Every scheduler in Section 33.4 shared an implicit assumption inherited from decades of batch computing: a job is a set of tasks, and a task can run as soon as a slot is available for it. Tasks that wait a little longer for resources simply finish a little later; nothing breaks. That assumption is exactly false for the synchronous parallel jobs of Chapter 15 and Chapter 16. A data-parallel training step ends with an all-reduce over every rank, and that all-reduce is a barrier: no rank advances to the next step until all of them have contributed and received the summed gradient. If the scheduler starts seven of the eight ranks and leaves the eighth queued, the seven do not run seven-eighths as fast. They run for one step, hit the all-reduce, and stop, holding GPUs that compute nothing while they wait for a rank the scheduler may not place for minutes. The job is not slow; it is deadlocked, and it is wasting seven accelerators to do it. Resolving this clash between batch-scheduler instincts and collective-communication reality is the whole subject of this section.

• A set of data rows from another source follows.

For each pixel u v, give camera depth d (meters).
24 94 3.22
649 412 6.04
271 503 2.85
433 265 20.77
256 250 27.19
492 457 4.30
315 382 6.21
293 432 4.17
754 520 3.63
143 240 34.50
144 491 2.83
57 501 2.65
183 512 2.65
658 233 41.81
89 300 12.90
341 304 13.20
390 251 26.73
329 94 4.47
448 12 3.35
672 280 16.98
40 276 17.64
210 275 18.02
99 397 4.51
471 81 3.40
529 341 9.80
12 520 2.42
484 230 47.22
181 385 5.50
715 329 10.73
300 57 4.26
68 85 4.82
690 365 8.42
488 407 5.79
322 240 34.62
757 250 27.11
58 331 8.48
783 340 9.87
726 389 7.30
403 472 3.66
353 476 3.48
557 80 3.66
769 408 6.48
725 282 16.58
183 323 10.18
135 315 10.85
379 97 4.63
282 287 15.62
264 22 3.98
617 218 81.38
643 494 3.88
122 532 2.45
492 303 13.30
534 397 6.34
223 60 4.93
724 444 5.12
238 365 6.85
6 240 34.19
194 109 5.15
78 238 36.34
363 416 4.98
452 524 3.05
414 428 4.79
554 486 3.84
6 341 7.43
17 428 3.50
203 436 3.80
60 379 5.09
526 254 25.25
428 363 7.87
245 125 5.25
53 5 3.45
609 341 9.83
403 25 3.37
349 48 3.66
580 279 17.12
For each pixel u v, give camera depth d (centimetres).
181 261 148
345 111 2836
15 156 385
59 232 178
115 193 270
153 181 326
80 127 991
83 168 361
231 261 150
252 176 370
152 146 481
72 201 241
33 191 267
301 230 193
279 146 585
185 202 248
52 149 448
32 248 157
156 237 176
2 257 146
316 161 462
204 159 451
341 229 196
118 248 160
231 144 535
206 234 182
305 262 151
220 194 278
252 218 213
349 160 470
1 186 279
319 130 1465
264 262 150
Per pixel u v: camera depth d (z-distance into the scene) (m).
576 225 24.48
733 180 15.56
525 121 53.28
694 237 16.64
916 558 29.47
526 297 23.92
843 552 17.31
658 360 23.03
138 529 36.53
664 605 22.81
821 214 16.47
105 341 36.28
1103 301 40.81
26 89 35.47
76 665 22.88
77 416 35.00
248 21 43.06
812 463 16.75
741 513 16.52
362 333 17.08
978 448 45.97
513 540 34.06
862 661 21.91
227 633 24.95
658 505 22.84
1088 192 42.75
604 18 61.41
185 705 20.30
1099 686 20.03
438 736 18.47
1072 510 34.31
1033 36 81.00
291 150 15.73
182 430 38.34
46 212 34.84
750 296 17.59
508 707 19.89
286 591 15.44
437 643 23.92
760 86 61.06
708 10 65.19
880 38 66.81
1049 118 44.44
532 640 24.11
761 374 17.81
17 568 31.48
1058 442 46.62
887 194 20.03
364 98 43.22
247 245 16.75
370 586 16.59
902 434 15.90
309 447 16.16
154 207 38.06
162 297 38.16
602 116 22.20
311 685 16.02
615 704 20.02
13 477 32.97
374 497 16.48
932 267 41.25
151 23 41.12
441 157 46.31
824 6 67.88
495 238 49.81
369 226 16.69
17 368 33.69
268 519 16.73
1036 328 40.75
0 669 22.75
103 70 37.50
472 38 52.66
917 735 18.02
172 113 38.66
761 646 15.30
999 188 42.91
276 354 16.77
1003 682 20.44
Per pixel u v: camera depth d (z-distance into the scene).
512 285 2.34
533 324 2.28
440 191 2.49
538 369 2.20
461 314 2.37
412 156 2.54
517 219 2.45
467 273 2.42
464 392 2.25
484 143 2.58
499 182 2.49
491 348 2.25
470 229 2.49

1. The All-or-Nothing Failure Mode Beginner

To see why partial placement is fatal rather than merely suboptimal, recall the structure of a synchronous step. Each of $K$ workers computes a partial gradient on its shard, then the workers run an all-reduce to sum and average those partials, and only then does each worker apply the update and begin the next step. The all-reduce is a collective: it has a well-defined result only when all $K$ ranks participate. An all-reduce implemented as a ring (the bandwidth-optimal scheme of Chapter 4) passes a chunk from rank $k$ to rank $k+1$ around the full circle; if rank 7 never starts, the chunk that must pass through it never arrives, and every other rank blocks forever at the receive. A tree all-reduce has the same property: a missing leaf or a missing internal node stalls the reduction that depends on it.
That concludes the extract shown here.